**Study text:**
+ + + + + + +

Five Questions for the Afghan Surge; Or, Getting Past the Hype

Gen. David Petraeus, a straight shooter, admitted on Meet the Press Sunday that the Afghanistan War will take years and incur high casualties.. His implicit defense of President Obama from Dick Cheney on the issues of torture and closing Guantanamo will make bigger headlines, but sooner or later the American public will notice the admission. The country is now evenly divided between those who think the US can and should restore a modicum of stability before getting out, and those who want a quick withdrawal. The Marjah Campaign, the centerpiece of the new counter-insurgency strategy, is over a week old, and some assessment of this new, visible push by the US military in violent Helmand Province is in order.

There was never any doubt that the US and NATO would win militarily, fairly easily occupying Marjah and nearby Nad Ali. Marjah at 85,000 or so is a city smaller than Ann Arbor, Michigan. The campaign is only significant in a larger social and political context. The questions are:

1. Can the stategy of Gen. Stanley McChrystal, of taking, clearing, holding and building be extended deep into the Pashtun regions? Marjah is only a stepping stone to the key southern city of Qandahar, which has a population of a million, more the size of Detroit.

This outcome has yet to be seen. But for rural Pashtuns to come to love foreign occupiers is an unlikely proposition. Even the WSJ admits that in Marjah, the Marines are not exactly feeling the love from the civilians they have supposedly just liberated. Since the Taliban are typically not as corrupt as the warlords, in fact, to any extent that the US and NATO re-install corrupt warlord types in power, they may alienate the locals. And keeping civilian casualties low so as to win hearts and minds is key here. That task will become more difficult as the US inserts itself more deeply into Pashtun territory, since insurgent villages will have to be defeated. The Soviet occupation produced 5 million externally displaced and 2 million internally displaced, along with hundreds of thousands dead. A campaign in Qandahar could easily displace half a million people, and they might mind. Meanwhile, on Monday, the governor of Dai Kundi asserted that a US airstrike killed 27 persons, mostly civilians. There is also the question, raised by Tom Englehardt, of whether the US is capable of good governance in Afghanistan when it is not in Washington, DC.

+ + + + + + +

**Recorded data:**
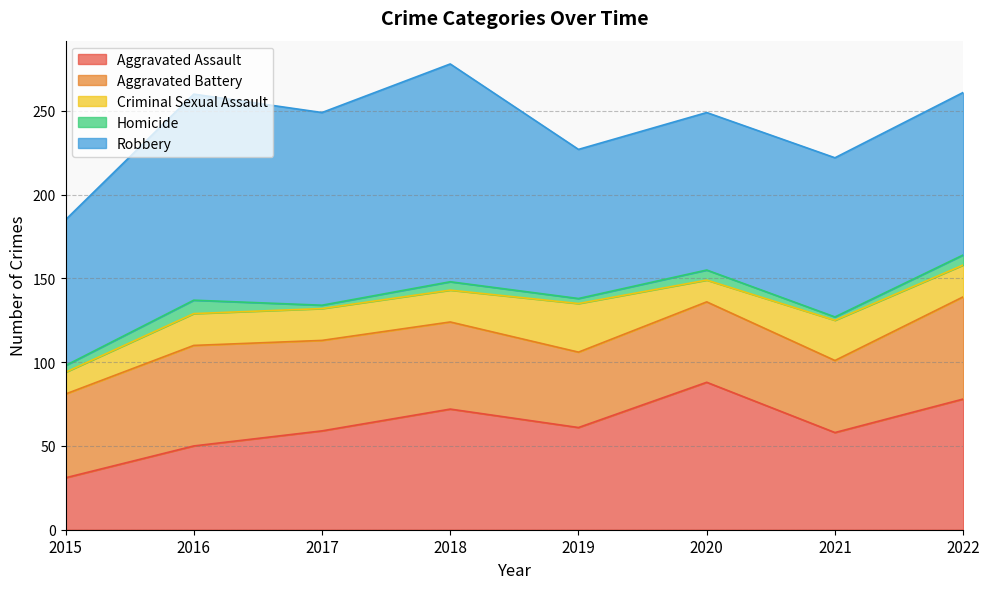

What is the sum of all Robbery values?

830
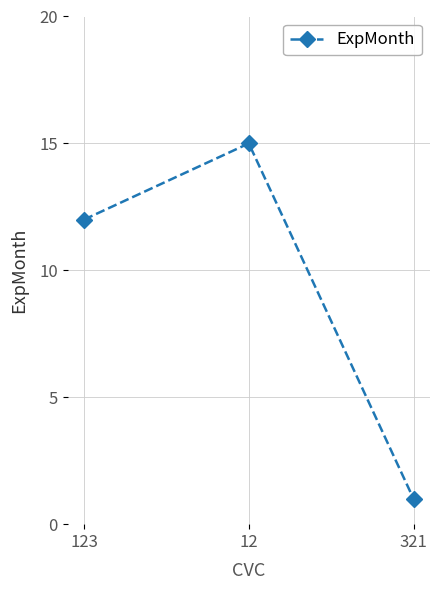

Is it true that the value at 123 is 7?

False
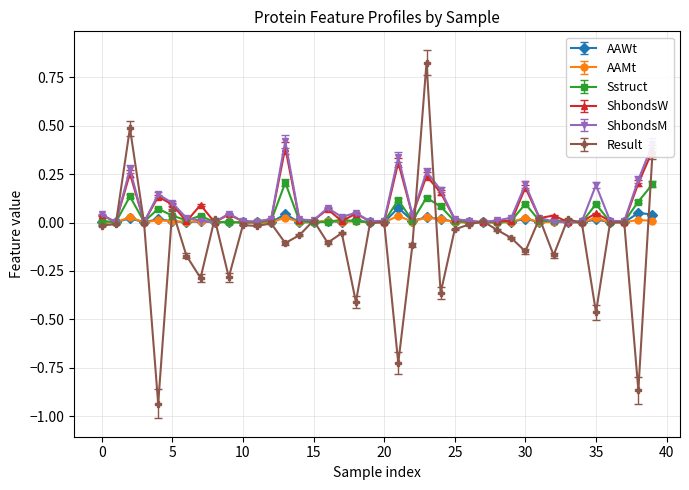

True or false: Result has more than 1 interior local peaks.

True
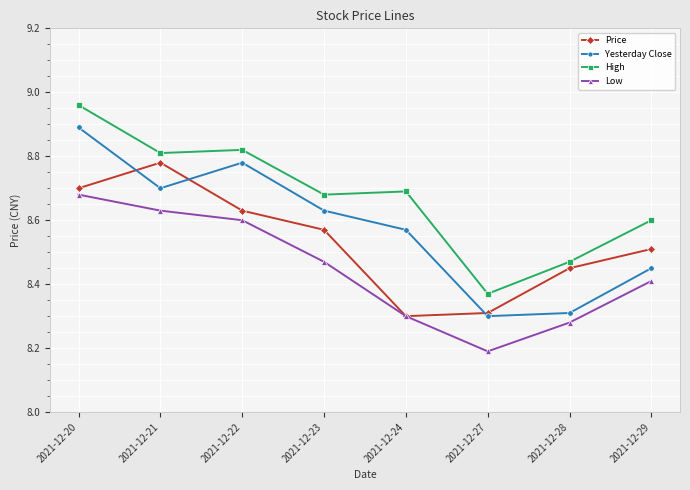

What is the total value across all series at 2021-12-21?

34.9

+ + + + + + +

**What you are asked to do:**
Resume the essay on the Afghan surge and the Marjah campaign, starting after its last sentence.

**Answer box:**
2. Can the demonstration of vitality and of a sense of progress mollify NATO publics long enough to fight a prolonged war and do intensive training of troops and police over several years?

No. Over the weekend, the center-left government of the Netherlands fell over whether to keep Dutch troops in Afghanistan. The Afghanistan war is universally unpopular in continental Europe, and governments have troops there mostly in the teeth of popular opposition, because NATO invoked article 5 of its charter, ‘an attack on one is an attack on all’ with regard to the Taliban and al-Qaeda in Afghanistan after the September 11, 2001, attacks. It may take months after the next elections this spring for the Dutch to form a new government, in part because of the surging popularity of the far-right populist anti-Muslim ‘Freedom Party’ of Islamophobe Geert Wilders– a smelly party the others will probably not want in their coalition. Holland’s 2000 troops are likely to be withdrawn by late summer. Canada’s military is also departing Afghanistan. Are these one-off situations, or are they the beginning of a NATO withdrawal over-all, which will leave Obama in the lurch? Australia is already refusing to take up the Dutch slack, and its government is under public pressure to get out, itself. While it is entirely possible that scandal-plagued rightwing billionaire Silvio Berlusconi will survive the next elections in Italy, it is also possible that he will not, and his successor may well want out of the unpopular Afghanistan quagmire. Moreover, the Pashtun insurgents may smell blood in the water with the Dutch withdrawal from Uruzgan (the home province of Mullah Omar), and target the smaller NATO contingents (the deaths of 6 Italian troops last fall raised public ire against the war).

There are about 45,000 NATO and other allied troops in Afghanistan, and 74,000 American. Obama wanted to increase the European contingent by 10,000, but NATO generally declined that offer, and now the NATO contingent may begin to shrink just when more trainers in particular are desperatedly needed. The Afghanistan National Army is supposedly nearly 100,000 strong, but many critics say the true number is half that, and that even that half is mostly illiterate, poorly trained, and often suffers from uncertain loyalties, drug use, or other debilitating considerations.

3. Can an Afghan army be stood up in short order that has the capacity to patrol independently and keep order after the US and NATO troops withdraw?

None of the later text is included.